Припомни тогда, каково жилось у вас святым Моим. Сказать тебе о Феодосии, которого утеснял и едва не сгубил Святослав? Об Авраамии, бессчетное поношение принявшем от собратий по духовному чину? О Максиме, тридцать лет проведшем в узах? О Филиппе убиенном? О Тихоне, терпевшем и заушения, и брань, и клеветы? Об угоднике Моем Симеоне, ночами напролет стонавшем от скорби одному Мне слышным стоном? Как червь, грех и беззаконие подтачивали вашу землю. Теперь пала она. Не Я ее губитель – вы. Ибо это ваше зло лютым разбойником разгуливает по градам и весям России; это ваше зло казнит невинных, разоряет жилища и опустошает поля; это из чрева вашего зла родился зверь, хулящий имя Мое, оскверняющий храмы Мои и убивающий верных Моих. И будете жить у него под пятой. И будете служить ему. И будете отдавать ему в жертву лучших из вас. И горше и страшнее вавилонского плена будет вам жизнь ваша.

До каких же пор, о Господи?!

Из темной бездны над головой о. Петра ответил ему Бог: «Ты знаешь».

Отец Петр зябко передернул плечами: холод давно уже проник ему под тулуп.

Спина заледенела.

Но еще с минуту, должно быть, стоял на крыльце, переминаясь с ноги на ногу.

Трудно было оторвать взгляд от рассыпанных по небесному бархату звезд. Он вздохнул глубоко и прерывисто. Прав Ты, Господи, говоривший во мне. Но кто может принять без ропота исполняющееся по суду Твоему страдание? Кто?!

Перемалывают жернова Твои Россию.

Хороша ли будет мука из нее для хлебов приношения?

Толкнув дверь, отец Петр переступил порог, сбросил тулуп и приложил ладони к печи, отогреваясь.

Тихо ступая, прошел он затем мимо спящей жены в горницу, в правом углу которой висел киот с иконами, а посередине стоял аналой.
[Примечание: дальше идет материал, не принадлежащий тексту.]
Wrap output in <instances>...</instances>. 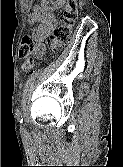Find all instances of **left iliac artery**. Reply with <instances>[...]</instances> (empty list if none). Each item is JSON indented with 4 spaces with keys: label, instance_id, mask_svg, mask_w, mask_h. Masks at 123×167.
I'll return each instance as SVG.
<instances>
[{
    "label": "left iliac artery",
    "instance_id": "obj_1",
    "mask_svg": "<svg viewBox=\"0 0 123 167\" xmlns=\"http://www.w3.org/2000/svg\"><path fill=\"white\" fill-rule=\"evenodd\" d=\"M15 116L20 123H23V118L18 107L15 109Z\"/></svg>",
    "mask_w": 123,
    "mask_h": 167
}]
</instances>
Слабый огонек дрожал в лампаде, то вдруг вспыхивая и отражаясь в золотом нимбе Казанской, то почти угасая. От пола до потолка косо падала на стену длинная тень аналоя. В левом углу темнел, отливая зеленью широких листьев, фикус, взлелеянный еще покойницей-матушкой и за богатырский рост от Боголюбова-старшего, о. Иоанна, получивший прозвище «кедр ливанский». С безжалостной громкой уверенностью тикали ходики. За стеной, в соседней комнате хрипло дышал во сне о. Иоанн.